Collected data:

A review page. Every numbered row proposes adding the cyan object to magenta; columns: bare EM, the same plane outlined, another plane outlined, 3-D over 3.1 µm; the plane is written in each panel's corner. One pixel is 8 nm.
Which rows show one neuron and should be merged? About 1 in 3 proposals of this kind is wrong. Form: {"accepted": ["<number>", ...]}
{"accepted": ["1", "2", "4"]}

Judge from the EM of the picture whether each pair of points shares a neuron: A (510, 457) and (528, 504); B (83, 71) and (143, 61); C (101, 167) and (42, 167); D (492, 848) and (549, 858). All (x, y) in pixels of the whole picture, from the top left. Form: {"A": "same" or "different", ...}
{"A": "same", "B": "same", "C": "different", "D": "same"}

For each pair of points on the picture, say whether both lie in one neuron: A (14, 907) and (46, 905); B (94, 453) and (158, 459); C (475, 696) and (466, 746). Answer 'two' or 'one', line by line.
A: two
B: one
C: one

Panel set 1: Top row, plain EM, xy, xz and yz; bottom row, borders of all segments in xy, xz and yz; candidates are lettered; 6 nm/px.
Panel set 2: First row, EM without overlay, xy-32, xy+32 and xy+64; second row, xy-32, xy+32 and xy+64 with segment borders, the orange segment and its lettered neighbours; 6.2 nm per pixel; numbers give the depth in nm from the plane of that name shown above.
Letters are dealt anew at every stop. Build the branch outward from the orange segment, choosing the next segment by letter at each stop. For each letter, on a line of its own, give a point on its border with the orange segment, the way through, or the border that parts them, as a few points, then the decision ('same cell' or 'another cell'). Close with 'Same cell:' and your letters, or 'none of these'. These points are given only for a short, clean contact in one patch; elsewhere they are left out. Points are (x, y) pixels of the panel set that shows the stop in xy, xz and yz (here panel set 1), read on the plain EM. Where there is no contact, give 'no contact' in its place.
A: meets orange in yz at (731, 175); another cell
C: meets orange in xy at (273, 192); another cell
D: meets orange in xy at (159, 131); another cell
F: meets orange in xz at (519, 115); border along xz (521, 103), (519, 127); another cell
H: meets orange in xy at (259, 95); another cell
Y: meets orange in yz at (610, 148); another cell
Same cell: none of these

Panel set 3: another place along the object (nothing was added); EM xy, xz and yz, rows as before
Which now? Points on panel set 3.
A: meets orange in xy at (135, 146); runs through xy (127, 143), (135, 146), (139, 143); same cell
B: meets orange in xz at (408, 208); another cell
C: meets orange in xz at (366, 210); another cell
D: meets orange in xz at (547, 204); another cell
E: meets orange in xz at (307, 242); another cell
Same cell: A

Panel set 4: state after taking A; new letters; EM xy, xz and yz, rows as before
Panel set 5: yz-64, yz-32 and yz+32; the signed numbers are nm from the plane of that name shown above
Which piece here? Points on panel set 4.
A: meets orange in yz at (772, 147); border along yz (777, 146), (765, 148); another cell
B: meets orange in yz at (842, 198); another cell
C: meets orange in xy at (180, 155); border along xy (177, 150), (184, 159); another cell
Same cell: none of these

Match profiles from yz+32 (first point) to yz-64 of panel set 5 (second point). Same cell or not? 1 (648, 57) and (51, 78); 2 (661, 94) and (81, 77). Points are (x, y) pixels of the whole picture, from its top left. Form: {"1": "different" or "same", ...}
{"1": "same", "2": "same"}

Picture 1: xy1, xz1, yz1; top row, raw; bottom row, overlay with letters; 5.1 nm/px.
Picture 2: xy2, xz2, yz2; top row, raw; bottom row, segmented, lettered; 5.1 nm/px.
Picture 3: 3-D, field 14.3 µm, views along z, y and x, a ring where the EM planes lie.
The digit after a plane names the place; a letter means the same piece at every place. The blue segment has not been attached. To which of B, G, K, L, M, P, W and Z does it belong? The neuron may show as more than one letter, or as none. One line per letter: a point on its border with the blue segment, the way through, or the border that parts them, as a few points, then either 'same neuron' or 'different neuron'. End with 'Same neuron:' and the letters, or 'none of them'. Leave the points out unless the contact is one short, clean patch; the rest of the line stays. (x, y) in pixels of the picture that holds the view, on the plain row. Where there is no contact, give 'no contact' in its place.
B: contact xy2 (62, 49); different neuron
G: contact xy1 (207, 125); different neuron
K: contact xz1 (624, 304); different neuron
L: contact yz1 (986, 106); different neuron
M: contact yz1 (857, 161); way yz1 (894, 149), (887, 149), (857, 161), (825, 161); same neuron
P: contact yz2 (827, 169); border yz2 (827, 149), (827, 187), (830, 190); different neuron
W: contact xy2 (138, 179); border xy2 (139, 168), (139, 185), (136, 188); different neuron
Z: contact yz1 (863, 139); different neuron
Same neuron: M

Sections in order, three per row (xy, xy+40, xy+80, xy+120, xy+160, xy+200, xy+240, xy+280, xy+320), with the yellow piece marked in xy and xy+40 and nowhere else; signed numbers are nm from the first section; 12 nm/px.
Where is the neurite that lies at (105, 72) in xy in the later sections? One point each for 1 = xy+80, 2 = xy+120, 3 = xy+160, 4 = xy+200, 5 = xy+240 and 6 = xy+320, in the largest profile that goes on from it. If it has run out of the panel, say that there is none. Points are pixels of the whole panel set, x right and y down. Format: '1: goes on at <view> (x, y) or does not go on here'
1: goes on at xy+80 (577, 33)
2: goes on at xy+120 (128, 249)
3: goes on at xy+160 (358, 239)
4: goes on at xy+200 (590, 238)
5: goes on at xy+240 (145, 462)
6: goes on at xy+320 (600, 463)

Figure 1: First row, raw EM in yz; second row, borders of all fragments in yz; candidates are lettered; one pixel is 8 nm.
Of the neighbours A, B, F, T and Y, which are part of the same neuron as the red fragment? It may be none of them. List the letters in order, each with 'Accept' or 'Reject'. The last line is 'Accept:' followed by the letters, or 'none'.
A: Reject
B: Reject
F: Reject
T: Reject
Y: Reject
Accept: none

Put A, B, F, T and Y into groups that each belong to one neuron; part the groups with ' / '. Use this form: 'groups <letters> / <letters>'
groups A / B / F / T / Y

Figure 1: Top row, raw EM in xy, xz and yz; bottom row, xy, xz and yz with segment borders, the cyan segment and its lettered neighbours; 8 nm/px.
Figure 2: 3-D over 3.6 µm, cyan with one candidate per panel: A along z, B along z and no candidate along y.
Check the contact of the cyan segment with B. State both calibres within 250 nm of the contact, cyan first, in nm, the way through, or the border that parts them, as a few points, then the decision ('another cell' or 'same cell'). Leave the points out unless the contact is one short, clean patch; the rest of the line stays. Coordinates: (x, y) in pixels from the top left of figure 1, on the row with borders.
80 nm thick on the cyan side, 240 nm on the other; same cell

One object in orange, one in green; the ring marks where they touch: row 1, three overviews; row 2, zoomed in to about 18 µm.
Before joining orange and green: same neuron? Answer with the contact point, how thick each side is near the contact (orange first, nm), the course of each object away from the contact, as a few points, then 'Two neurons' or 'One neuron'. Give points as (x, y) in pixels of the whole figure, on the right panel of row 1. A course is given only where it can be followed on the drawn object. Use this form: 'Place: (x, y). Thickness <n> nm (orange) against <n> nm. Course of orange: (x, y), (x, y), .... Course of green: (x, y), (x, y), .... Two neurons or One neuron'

Problem description: Where a line of the records includes "numbers", copy it.

Task response:
Panel set 2: First row, EM without overlay, xy-32, xy+32 and xy+64; second row, xy-32, xy+32 and xy+64 with segment borders, the orange segment and its lettered neighbours; 6.2 nm per pixel; numbers give the depth in nm from the plane of that name shown above.
Panel set 5: yz-64, yz-32 and yz+32; the signed numbers are nm from the plane of that name shown above
Sections in order, three per row (xy, xy+40, xy+80, xy+120, xy+160, xy+200, xy+240, xy+280, xy+320), with the yellow piece marked in xy and xy+40 and nowhere else; signed numbers are nm from the first section; 12 nm/px.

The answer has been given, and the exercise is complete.